Activity >> I'd like the entries that follow repeated exactly, with the pictures left out.
· · ·
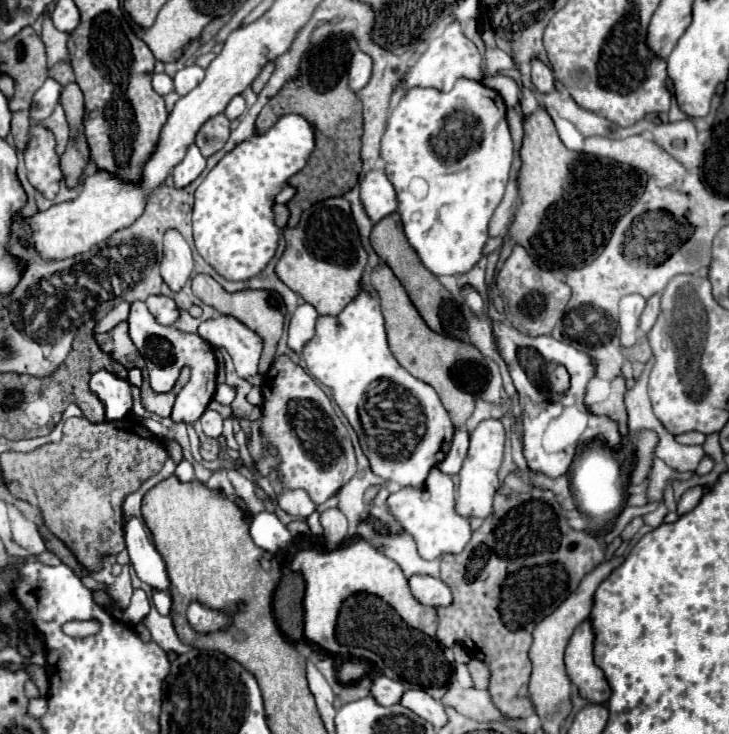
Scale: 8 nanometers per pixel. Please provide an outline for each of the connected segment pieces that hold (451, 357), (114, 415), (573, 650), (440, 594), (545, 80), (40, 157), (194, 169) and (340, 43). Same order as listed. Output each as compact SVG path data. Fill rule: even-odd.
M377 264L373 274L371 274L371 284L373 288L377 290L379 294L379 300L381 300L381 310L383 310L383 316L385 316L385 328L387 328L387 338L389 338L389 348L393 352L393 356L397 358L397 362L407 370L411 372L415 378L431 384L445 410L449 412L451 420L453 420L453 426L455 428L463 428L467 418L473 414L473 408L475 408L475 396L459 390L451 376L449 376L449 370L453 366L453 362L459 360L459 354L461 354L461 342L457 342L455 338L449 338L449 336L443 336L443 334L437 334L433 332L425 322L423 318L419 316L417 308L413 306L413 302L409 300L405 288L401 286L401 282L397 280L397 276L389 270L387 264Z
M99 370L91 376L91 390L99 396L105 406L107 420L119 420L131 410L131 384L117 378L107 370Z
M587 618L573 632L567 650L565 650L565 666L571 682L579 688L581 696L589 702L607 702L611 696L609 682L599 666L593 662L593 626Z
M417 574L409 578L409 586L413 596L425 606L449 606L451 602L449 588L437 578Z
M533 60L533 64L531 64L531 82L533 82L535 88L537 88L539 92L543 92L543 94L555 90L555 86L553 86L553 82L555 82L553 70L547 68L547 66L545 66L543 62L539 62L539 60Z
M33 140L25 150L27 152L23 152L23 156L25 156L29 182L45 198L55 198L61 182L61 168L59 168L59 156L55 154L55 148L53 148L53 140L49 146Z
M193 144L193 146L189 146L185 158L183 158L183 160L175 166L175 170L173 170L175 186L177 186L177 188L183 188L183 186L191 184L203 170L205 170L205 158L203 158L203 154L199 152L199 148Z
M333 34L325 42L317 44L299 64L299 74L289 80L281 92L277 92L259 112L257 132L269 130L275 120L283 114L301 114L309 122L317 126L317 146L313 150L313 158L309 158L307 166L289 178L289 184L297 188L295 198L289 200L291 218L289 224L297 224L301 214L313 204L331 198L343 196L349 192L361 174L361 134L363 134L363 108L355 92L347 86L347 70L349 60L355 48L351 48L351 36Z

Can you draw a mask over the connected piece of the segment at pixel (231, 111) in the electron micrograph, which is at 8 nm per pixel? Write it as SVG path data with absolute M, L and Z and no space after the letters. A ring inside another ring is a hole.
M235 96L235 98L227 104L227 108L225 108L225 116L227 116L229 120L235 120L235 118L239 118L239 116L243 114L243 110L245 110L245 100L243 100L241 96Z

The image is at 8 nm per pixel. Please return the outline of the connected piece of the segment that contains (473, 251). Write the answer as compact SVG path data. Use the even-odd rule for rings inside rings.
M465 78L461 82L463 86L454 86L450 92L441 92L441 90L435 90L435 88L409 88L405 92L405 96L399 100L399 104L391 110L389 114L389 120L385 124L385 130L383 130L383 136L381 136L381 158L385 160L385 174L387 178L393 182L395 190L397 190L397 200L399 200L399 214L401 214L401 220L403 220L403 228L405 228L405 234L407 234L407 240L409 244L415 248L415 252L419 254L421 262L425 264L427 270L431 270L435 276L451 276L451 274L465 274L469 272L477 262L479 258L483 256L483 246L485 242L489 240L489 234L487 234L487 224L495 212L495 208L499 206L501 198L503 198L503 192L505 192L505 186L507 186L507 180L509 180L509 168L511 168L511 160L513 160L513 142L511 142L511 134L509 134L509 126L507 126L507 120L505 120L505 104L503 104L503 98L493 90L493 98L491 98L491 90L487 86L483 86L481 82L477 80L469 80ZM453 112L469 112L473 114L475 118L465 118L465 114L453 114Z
· · ·
Exercise response >>
Scale: 8 nanometers per pixel. Please provide an outline for each of the connected segment pieces that hold (451, 357), (114, 415), (573, 650), (440, 594), (545, 80), (40, 157), (194, 169) and (340, 43). Same order as listed. Output each as compact SVG path data. Fill rule: even-odd.
M377 264L373 274L371 274L371 284L373 288L377 290L379 294L379 300L381 300L381 310L383 310L383 316L385 316L385 328L387 328L387 338L389 338L389 348L393 352L393 356L397 358L397 362L407 370L411 372L415 378L431 384L445 410L449 412L451 420L453 420L453 426L455 428L463 428L467 418L473 414L473 408L475 408L475 396L459 390L451 376L449 376L449 370L453 366L453 362L459 360L459 354L461 354L461 342L457 342L455 338L449 338L449 336L443 336L443 334L437 334L433 332L425 322L423 318L419 316L417 308L413 306L413 302L409 300L405 288L401 286L401 282L397 280L397 276L389 270L387 264Z
M99 370L91 376L91 390L99 396L105 406L107 420L119 420L131 410L131 384L117 378L107 370Z
M587 618L573 632L567 650L565 650L565 666L571 682L579 688L581 696L589 702L607 702L611 696L609 682L599 666L593 662L593 626Z
M417 574L409 578L409 586L413 596L425 606L449 606L451 602L449 588L437 578Z
M533 60L533 64L531 64L531 82L533 82L535 88L537 88L539 92L543 92L543 94L555 90L555 86L553 86L553 82L555 82L553 70L547 68L547 66L545 66L543 62L539 62L539 60Z
M33 140L25 150L27 152L23 152L23 156L25 156L29 182L45 198L55 198L61 182L61 168L59 168L59 156L55 154L55 148L53 148L53 140L49 146Z
M193 144L193 146L189 146L185 158L183 158L183 160L175 166L175 170L173 170L175 186L177 186L177 188L183 188L183 186L191 184L203 170L205 170L205 158L203 158L203 154L199 152L199 148Z
M333 34L325 42L317 44L299 64L299 74L289 80L281 92L277 92L259 112L257 132L269 130L275 120L283 114L301 114L309 122L317 126L317 146L313 150L313 158L309 158L307 166L289 178L289 184L297 188L295 198L289 200L291 218L289 224L297 224L301 214L313 204L331 198L343 196L349 192L361 174L361 134L363 134L363 108L355 92L347 86L347 70L349 60L355 48L351 48L351 36Z

Can you draw a mask over the connected piece of the segment at pixel (231, 111) in the electron micrograph, which is at 8 nm per pixel? Write it as SVG path data with absolute M, L and Z and no space after the letters. A ring inside another ring is a hole.
M235 96L235 98L227 104L227 108L225 108L225 116L227 116L229 120L235 120L235 118L239 118L239 116L243 114L243 110L245 110L245 100L243 100L241 96Z

The image is at 8 nm per pixel. Please return the outline of the connected piece of the segment that contains (473, 251). Write the answer as compact SVG path data. Use the even-odd rule for rings inside rings.
M465 78L461 82L463 86L454 86L450 92L441 92L441 90L435 90L435 88L409 88L405 92L405 96L399 100L399 104L391 110L389 114L389 120L385 124L385 130L383 130L383 136L381 136L381 158L385 160L385 174L387 178L393 182L395 190L397 190L397 200L399 200L399 214L401 214L401 220L403 220L403 228L405 228L405 234L407 234L407 240L409 244L415 248L415 252L419 254L421 262L425 264L427 270L431 270L435 276L451 276L451 274L465 274L469 272L477 262L479 258L483 256L483 246L485 242L489 240L489 234L487 234L487 224L495 212L495 208L499 206L501 198L503 198L503 192L505 192L505 186L507 186L507 180L509 180L509 168L511 168L511 160L513 160L513 142L511 142L511 134L509 134L509 126L507 126L507 120L505 120L505 104L503 104L503 98L493 90L493 98L491 98L491 90L487 86L483 86L481 82L477 80L469 80ZM453 112L469 112L473 114L475 118L465 118L465 114L453 114Z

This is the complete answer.